(Extracted material Opens)

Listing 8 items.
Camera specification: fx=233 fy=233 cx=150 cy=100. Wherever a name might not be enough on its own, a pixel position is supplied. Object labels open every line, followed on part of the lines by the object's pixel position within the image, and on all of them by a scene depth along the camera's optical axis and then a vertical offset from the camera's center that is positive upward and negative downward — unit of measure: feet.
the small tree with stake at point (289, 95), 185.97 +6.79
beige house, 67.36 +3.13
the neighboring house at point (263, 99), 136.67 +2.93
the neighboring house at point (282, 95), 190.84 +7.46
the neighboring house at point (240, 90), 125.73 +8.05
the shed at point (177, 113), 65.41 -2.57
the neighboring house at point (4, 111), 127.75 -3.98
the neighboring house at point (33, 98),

(Extracted material Closes)
(Extracted material Opens)

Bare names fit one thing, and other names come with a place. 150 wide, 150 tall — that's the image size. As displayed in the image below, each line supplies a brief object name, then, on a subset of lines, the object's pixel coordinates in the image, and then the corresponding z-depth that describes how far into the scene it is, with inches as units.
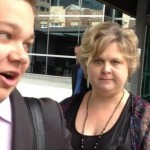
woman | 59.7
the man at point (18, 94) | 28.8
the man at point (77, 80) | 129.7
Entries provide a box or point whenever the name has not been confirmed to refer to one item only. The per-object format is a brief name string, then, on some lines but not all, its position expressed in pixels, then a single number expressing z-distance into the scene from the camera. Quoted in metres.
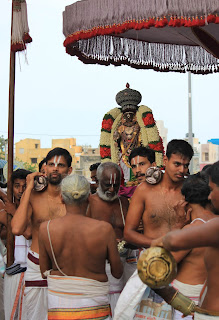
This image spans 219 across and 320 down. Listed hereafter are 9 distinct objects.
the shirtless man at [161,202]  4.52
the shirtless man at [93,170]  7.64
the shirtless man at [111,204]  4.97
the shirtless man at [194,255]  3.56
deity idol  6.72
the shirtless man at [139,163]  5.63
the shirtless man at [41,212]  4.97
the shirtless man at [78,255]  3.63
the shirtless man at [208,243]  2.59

(Extracted material Closes)

__Exercise__
Using the material, count every line where the word "lines" appears and give only the number.

__Your solution__
3